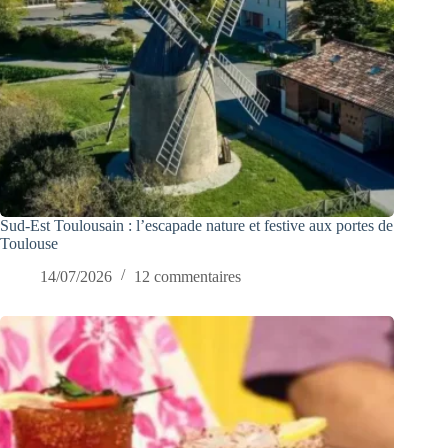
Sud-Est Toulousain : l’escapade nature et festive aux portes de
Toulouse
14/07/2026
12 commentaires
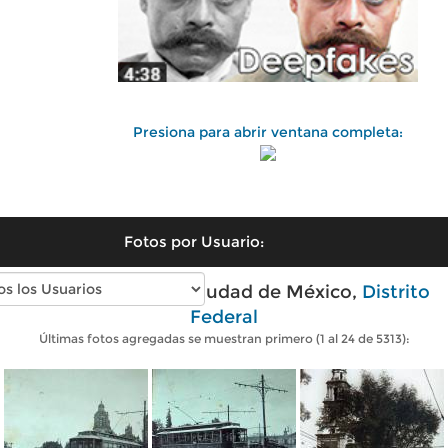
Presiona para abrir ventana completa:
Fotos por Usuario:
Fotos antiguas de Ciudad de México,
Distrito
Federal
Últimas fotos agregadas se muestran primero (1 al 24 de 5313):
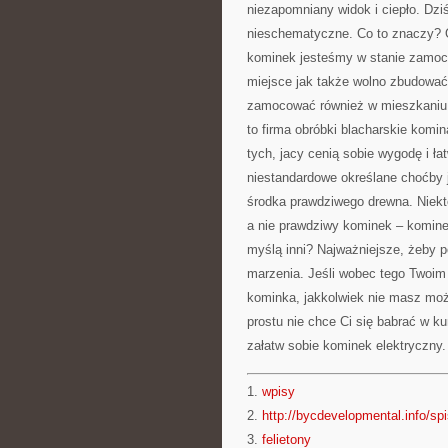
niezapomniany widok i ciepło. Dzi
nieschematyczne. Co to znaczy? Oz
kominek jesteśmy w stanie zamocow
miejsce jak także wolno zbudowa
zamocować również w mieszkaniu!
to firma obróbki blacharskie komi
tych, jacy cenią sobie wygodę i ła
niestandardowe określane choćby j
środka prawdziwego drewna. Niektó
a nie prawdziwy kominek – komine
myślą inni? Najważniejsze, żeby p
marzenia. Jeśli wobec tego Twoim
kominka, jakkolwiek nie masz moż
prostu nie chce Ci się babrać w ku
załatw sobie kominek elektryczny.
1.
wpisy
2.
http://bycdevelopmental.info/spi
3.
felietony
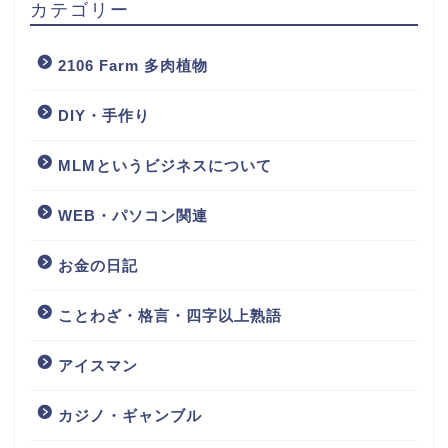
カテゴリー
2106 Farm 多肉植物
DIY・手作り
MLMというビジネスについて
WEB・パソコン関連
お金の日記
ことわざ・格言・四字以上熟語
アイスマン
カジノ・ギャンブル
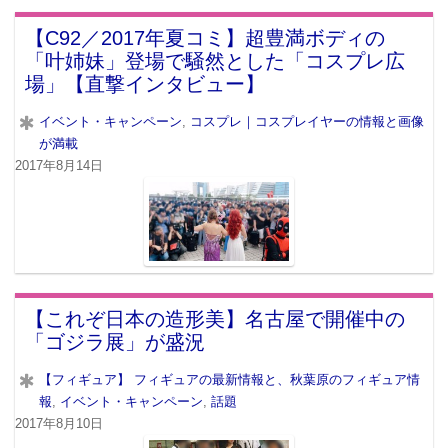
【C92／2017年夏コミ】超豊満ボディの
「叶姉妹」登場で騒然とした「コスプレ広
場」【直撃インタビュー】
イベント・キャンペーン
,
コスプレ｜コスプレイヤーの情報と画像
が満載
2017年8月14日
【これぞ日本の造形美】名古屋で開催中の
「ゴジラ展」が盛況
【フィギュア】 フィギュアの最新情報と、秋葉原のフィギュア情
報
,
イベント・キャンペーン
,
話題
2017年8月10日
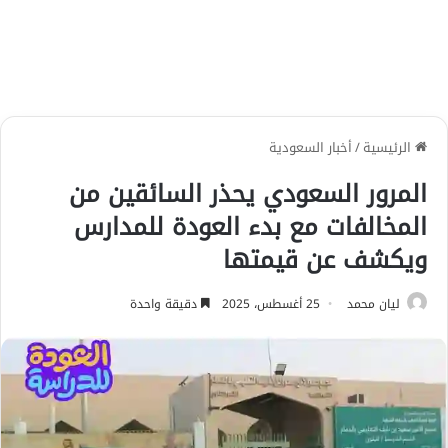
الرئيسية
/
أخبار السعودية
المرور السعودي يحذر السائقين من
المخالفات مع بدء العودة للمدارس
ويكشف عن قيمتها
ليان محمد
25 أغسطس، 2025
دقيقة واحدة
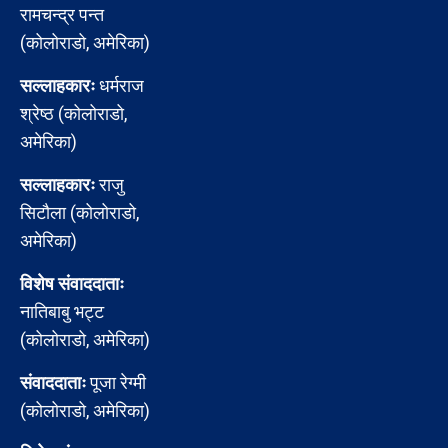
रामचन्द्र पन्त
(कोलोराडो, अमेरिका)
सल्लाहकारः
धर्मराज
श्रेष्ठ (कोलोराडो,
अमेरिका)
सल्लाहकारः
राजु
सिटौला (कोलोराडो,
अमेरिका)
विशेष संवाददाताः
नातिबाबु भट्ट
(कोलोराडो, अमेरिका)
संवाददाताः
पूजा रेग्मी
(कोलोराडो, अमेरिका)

━━━━━━━━━━

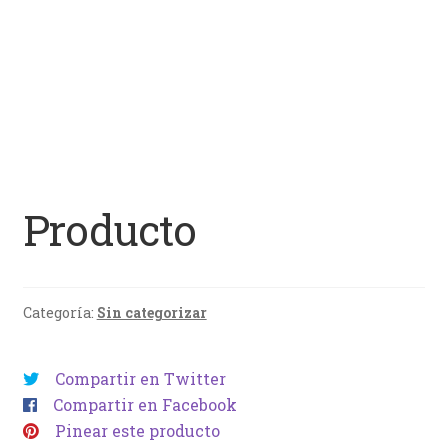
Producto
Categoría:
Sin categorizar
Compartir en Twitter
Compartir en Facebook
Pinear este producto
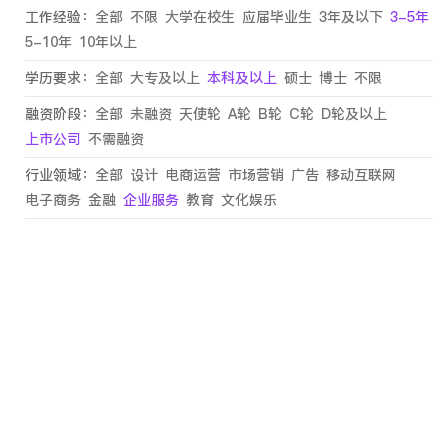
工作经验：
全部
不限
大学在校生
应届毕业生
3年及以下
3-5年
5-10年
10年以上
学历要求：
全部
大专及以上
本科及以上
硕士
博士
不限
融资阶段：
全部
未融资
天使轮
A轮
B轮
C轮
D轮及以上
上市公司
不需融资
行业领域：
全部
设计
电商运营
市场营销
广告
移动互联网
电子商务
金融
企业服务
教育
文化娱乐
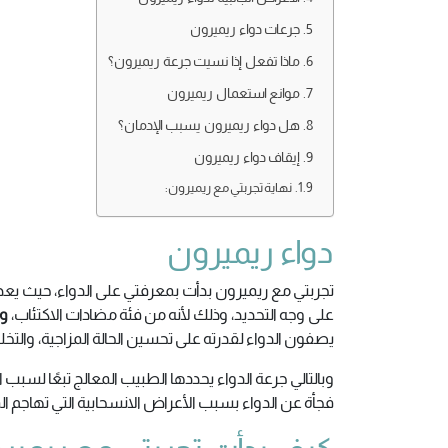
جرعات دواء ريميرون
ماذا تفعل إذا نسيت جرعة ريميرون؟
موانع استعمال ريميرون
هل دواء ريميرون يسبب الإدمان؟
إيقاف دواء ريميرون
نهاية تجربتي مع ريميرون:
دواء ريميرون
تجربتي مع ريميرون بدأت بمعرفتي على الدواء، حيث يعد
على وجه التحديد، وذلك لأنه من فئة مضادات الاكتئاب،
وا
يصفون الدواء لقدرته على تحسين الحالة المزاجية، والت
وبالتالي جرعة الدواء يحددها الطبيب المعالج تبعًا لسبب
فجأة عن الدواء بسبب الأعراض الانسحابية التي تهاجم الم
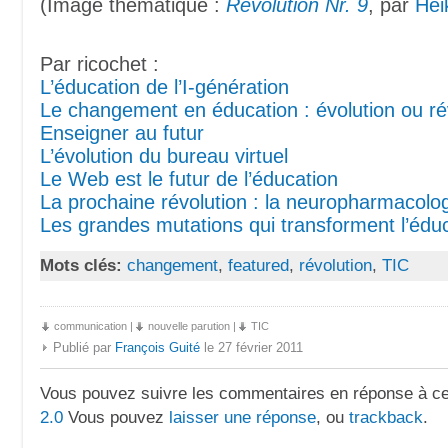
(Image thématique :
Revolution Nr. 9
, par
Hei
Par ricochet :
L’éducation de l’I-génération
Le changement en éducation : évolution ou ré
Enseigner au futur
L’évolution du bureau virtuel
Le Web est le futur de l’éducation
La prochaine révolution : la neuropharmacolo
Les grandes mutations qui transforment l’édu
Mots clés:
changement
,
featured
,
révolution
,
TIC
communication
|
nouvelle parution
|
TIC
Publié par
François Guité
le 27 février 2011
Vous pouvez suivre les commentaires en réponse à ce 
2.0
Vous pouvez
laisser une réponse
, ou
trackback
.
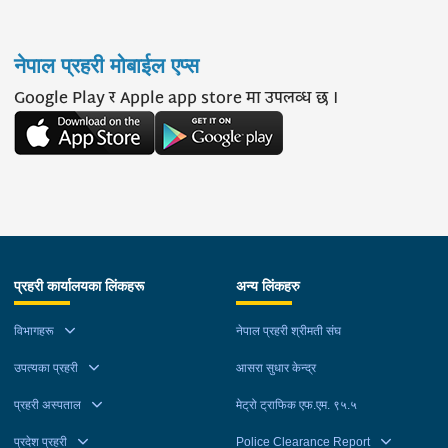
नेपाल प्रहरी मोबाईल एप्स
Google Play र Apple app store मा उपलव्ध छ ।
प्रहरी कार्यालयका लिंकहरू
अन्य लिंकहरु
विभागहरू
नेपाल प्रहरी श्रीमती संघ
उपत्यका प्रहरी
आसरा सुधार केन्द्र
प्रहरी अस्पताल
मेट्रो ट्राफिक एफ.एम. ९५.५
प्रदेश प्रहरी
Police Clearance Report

━━━━━━━━━━

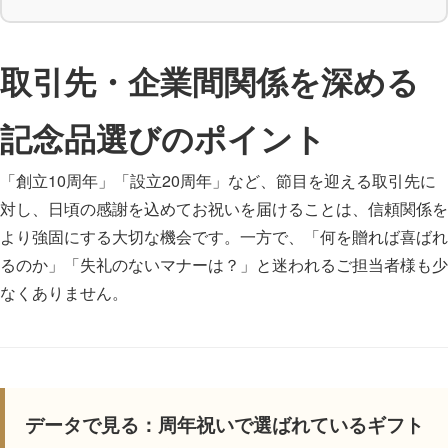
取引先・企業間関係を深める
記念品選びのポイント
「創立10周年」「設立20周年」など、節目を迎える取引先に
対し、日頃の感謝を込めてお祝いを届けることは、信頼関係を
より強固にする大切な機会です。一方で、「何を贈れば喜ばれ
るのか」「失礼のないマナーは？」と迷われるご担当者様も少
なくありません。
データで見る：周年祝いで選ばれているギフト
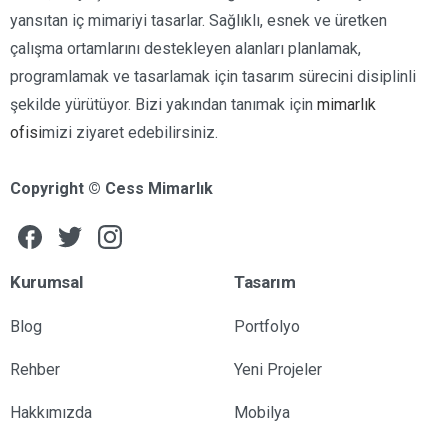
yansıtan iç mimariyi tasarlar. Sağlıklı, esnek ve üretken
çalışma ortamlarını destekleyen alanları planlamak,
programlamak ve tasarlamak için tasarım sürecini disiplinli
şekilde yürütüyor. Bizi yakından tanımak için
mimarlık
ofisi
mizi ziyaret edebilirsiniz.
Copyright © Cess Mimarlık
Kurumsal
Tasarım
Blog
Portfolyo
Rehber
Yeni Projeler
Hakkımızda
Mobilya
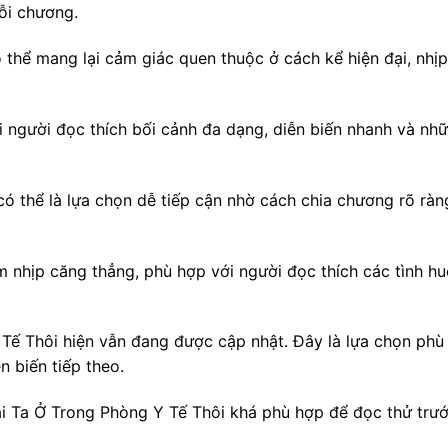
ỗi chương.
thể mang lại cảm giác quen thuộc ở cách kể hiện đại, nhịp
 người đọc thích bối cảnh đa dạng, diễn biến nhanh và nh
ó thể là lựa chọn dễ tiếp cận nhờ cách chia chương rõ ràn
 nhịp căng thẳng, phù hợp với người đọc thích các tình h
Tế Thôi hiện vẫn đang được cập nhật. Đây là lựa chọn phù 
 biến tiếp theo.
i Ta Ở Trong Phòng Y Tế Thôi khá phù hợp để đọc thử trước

━━━━━━━━━━

ABOUT THIS EXERCISE >> Starting with the line that contains "Sud-Est Toulousain : l’escapade" and going on through the line that contains "دقيقة واحدة", output the text of the material as a JSON list of strings, one string per line, with blank lines and pictures left out.

YOUR RESPONSE >>
[
  "Sud-Est Toulousain : l’escapade nature et festive aux portes de",
  "Toulouse",
  "14/07/2026",
  "12 commentaires",
  "Presiona para abrir ventana completa:",
  "Fotos por Usuario:",
  "Fotos antiguas de Ciudad de México,",
  "Distrito",
  "Federal",
  "Últimas fotos agregadas se muestran primero (1 al 24 de 5313):",
  "niezapomniany widok i ciepło. Dzi",
  "nieschematyczne. Co to znaczy? Oz",
  "kominek jesteśmy w stanie zamocow",
  "miejsce jak także wolno zbudowa",
  "zamocować również w mieszkaniu!",
  "to firma obróbki blacharskie komi",
  "tych, jacy cenią sobie wygodę i ła",
  "niestandardowe określane choćby j",
  "środka prawdziwego drewna. Niektó",
  "a nie prawdziwy kominek – komine",
  "myślą inni? Najważniejsze, żeby p",
  "marzenia. Jeśli wobec tego Twoim",
  "kominka, jakkolwiek nie masz moż",
  "prostu nie chce Ci się babrać w ku",
  "załatw sobie kominek elektryczny.",
  "1.",
  "wpisy",
  "2.",
  "http://bycdevelopmental.info/spi",
  "3.",
  "felietony",
  "カテゴリー",
  "2106 Farm 多肉植物",
  "DIY・手作り",
  "MLMというビジネスについて",
  "WEB・パソコン関連",
  "お金の日記",
  "ことわざ・格言・四字以上熟語",
  "アイスマン",
  "カジノ・ギャンブル",
  "【C92／2017年夏コミ】超豊満ボディの",
  "「叶姉妹」登場で騒然とした「コスプレ広",
  "場」【直撃インタビュー】",
  "イベント・キャンペーン",
  ",",
  "コスプレ｜コスプレイヤーの情報と画像",
  "が満載",
  "2017年8月14日",
  "【これぞ日本の造形美】名古屋で開催中の",
  "「ゴジラ展」が盛況",
  "【フィギュア】 フィギュアの最新情報と、秋葉原のフィギュア情",
  "報",
  ",",
  "イベント・キャンペーン",
  ",",
  "話題",
  "2017年8月10日",
  "الرئيسية",
  "/",
  "أخبار السعودية",
  "المرور السعودي يحذر السائقين من",
  "المخالفات مع بدء العودة للمدارس",
  "ويكشف عن قيمتها",
  "ليان محمد",
  "25 أغسطس، 2025",
  "دقيقة واحدة"
]